Eren Sengezer, Analis Utama Sesi Eropa di FXStreet, membagikan prospek singkat untuk Indeks USD:
"Indikator Relative Strength Index (RSI) pada grafik harian bergerak lebih tinggi ke 58 setelah rebound dari garis tengah, mencerminkan peningkatan momentum bullish. Di sisi atas, Simple Moving Average (SMA) 200-hari sejajar sebagai level resistance kunci di dekat 101,30. Jika Indeks USD menutup harian di atas level ini dan mulai menggunakannya sebagai support, pembeli teknis dapat mengambil tindakan. Dalam skenario ini, 101,40 (level retracement Fibonacci 38,2% dari tren turun Januari-Juli) dapat dilihat sebagai level resistance berikutnya."
"Melihat ke selatan, area support pertama dapat dilihat antara 98,20 dan 97,70 (SMA 100-hari, SMA 50-hari, angka bulat, SMA 20-hari) sebelum 96,25 (titik akhir dari tren turun)."
Pertanyaan Umum Seputar The Fed
Kebijakan moneter di AS dibentuk oleh Federal Reserve (The Fed). The Fed memiliki dua mandat: mencapai stabilitas harga dan mendorong lapangan kerja penuh. Alat utamanya untuk mencapai tujuan ini adalah dengan menyesuaikan suku bunga. Ketika harga naik terlalu cepat dan inflasi berada di atas target The Fed sebesar 2%, Bank sentral ini menaikkan suku bunga, meningkatkan biaya pinjaman di seluruh perekonomian. Hal ini menghasilkan Dolar AS (USD) yang lebih kuat karena menjadikan AS tempat yang lebih menarik bagi para investor internasional untuk menyimpan uang mereka. Ketika inflasi turun di bawah 2% atau Tingkat Pengangguran terlalu tinggi, The Fed dapat menurunkan suku bunga untuk mendorong pinjaman, yang membebani Greenback.

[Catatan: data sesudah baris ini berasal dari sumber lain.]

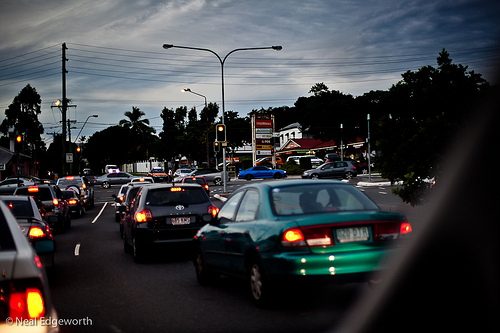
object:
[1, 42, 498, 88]
wires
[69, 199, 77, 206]
taillight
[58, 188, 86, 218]
car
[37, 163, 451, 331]
street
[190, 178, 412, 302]
car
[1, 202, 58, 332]
car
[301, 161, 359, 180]
car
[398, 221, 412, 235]
lights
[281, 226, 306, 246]
lights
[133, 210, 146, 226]
lights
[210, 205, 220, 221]
lights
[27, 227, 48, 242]
lights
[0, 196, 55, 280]
car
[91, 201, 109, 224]
white line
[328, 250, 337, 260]
light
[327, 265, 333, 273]
light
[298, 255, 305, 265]
light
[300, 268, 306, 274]
light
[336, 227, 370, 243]
license plate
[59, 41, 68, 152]
pole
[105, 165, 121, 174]
suv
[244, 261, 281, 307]
tire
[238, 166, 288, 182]
car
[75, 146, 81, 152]
light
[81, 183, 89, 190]
tail light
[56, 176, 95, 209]
car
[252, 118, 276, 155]
signs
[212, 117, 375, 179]
shopping center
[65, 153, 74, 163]
signs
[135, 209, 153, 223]
taillight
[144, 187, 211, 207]
window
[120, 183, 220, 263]
car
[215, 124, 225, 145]
street light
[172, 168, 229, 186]
cars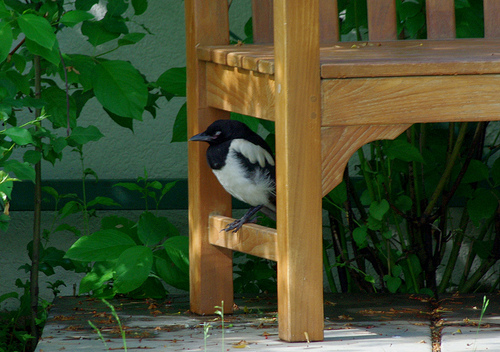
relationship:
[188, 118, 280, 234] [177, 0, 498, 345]
bird standing on bottom of bench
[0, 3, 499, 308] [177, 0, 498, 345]
green plants growing near bench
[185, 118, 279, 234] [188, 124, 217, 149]
bird with a beak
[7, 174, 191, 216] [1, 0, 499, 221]
stripe along bottom of building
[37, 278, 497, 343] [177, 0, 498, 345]
shadows on ground below bench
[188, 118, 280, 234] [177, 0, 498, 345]
bird on bench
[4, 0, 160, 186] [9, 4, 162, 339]
leaves on plant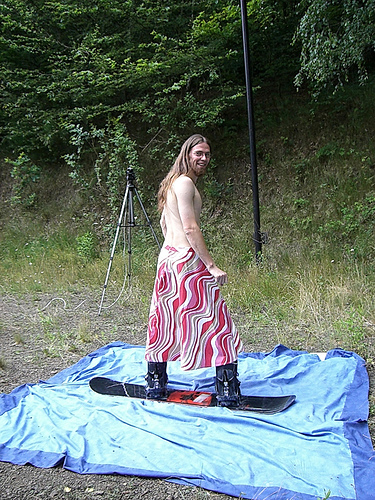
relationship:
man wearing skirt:
[146, 133, 242, 406] [149, 242, 243, 368]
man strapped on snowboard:
[146, 133, 242, 406] [89, 374, 296, 414]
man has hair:
[146, 133, 242, 406] [159, 130, 209, 212]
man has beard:
[146, 133, 242, 406] [189, 156, 205, 176]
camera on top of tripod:
[125, 166, 135, 181] [94, 187, 171, 323]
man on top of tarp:
[146, 133, 242, 406] [6, 335, 374, 498]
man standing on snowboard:
[146, 133, 242, 406] [89, 374, 296, 414]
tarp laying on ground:
[6, 335, 374, 498] [3, 262, 373, 499]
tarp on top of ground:
[6, 335, 374, 498] [3, 262, 373, 499]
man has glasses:
[146, 133, 242, 406] [192, 150, 213, 159]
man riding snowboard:
[146, 133, 242, 406] [89, 374, 296, 414]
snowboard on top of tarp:
[89, 374, 296, 414] [6, 335, 374, 498]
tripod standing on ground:
[94, 187, 171, 323] [3, 262, 373, 499]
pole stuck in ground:
[237, 2, 267, 267] [3, 262, 373, 499]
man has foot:
[146, 133, 242, 406] [215, 362, 238, 402]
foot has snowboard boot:
[215, 362, 238, 402] [215, 361, 242, 409]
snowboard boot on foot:
[144, 361, 170, 397] [215, 362, 238, 402]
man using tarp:
[146, 133, 242, 406] [6, 335, 374, 498]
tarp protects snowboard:
[6, 335, 374, 498] [89, 374, 296, 414]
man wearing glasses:
[146, 133, 242, 406] [192, 150, 213, 159]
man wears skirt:
[146, 133, 242, 406] [149, 242, 243, 368]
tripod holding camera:
[94, 187, 171, 323] [125, 166, 135, 181]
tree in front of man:
[4, 4, 370, 169] [146, 133, 242, 406]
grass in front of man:
[3, 229, 369, 341] [146, 133, 242, 406]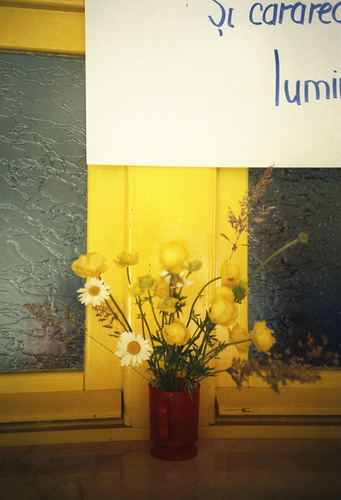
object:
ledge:
[0, 421, 341, 445]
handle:
[158, 398, 169, 443]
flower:
[117, 329, 152, 371]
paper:
[84, 0, 340, 167]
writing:
[207, 1, 340, 109]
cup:
[145, 373, 202, 462]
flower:
[157, 323, 189, 349]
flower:
[201, 295, 241, 330]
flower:
[253, 322, 279, 350]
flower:
[159, 243, 190, 271]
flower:
[69, 253, 108, 279]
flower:
[23, 168, 341, 465]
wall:
[0, 0, 341, 444]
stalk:
[100, 277, 134, 333]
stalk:
[184, 276, 219, 326]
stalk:
[181, 317, 210, 354]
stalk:
[147, 290, 165, 342]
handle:
[209, 390, 295, 433]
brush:
[23, 163, 339, 388]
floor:
[0, 437, 340, 499]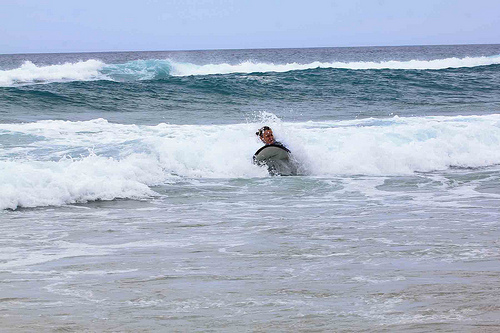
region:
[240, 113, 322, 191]
Man is submerged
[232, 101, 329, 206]
Man is a surfer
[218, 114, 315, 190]
Surfer is on surfboard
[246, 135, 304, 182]
Surfboard is white and black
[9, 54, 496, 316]
The water is blue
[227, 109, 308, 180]
The man is flinching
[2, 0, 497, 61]
The sky is clear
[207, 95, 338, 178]
One man surfing in ocean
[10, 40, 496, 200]
Two white waves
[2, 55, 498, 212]
Two waves crashing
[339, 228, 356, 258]
the water is clear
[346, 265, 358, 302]
the water is clear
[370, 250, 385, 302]
the water is clear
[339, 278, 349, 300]
the water is clear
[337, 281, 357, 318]
the water is clear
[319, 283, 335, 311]
the water is clear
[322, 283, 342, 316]
the water is clear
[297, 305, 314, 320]
the water is clear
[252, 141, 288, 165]
The board being ridden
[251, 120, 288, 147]
The person on the board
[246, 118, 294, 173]
The surfer and his board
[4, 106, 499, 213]
The wave being ridden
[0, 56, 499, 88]
The wave that is just forming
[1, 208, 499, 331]
The calm water in front of the waves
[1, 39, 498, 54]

Federal Reserve (The Fed) mengadakan delapan pertemuan kebijakan setahun, di mana Komite Pasar Terbuka Federal (Federal Open Market Committee/FOMC) menilai kondisi ekonomi dan membuat keputusan kebijakan moneter. FOMC dihadiri oleh dua belas pejabat The Fed – tujuh anggota Dewan Gubernur, presiden Federal Reserve Bank of New York, dan empat dari sebelas presiden Reserve Bank regional yang tersisa, yang menjabat selama satu tahun secara bergilir.
Dalam situasi ekstrem, Federal Reserve dapat menggunakan kebijakan yang disebut Pelonggaran Kuantitatif (QE). QE adalah proses yang dilakukan The Fed untuk meningkatkan aliran kredit secara substansial dalam sistem keuangan yang macet. Ini adalah langkah kebijakan non-standar yang digunakan selama krisis atau ketika inflasi sangat rendah. Ini adalah senjata pilihan The Fed selama Krisis Keuangan Besar pada tahun 2008. Hal ini melibatkan The Fed yang mencetak lebih banyak Dolar dan menggunakannya untuk membeli obligasi berperingkat tinggi dari lembaga keuangan. QE biasanya melemahkan Dolar AS.
Pengetatan kuantitatif (QT) adalah proses kebalikan dari QE, di mana Federal Reserve berhenti membeli obligasi dari lembaga keuangan dan tidak menginvestasikan kembali pokok dari obligasi yang dimilikinya yang jatuh tempo, untuk membeli obligasi baru. Hal ini biasanya berdampak positif terhadap nilai Dolar AS.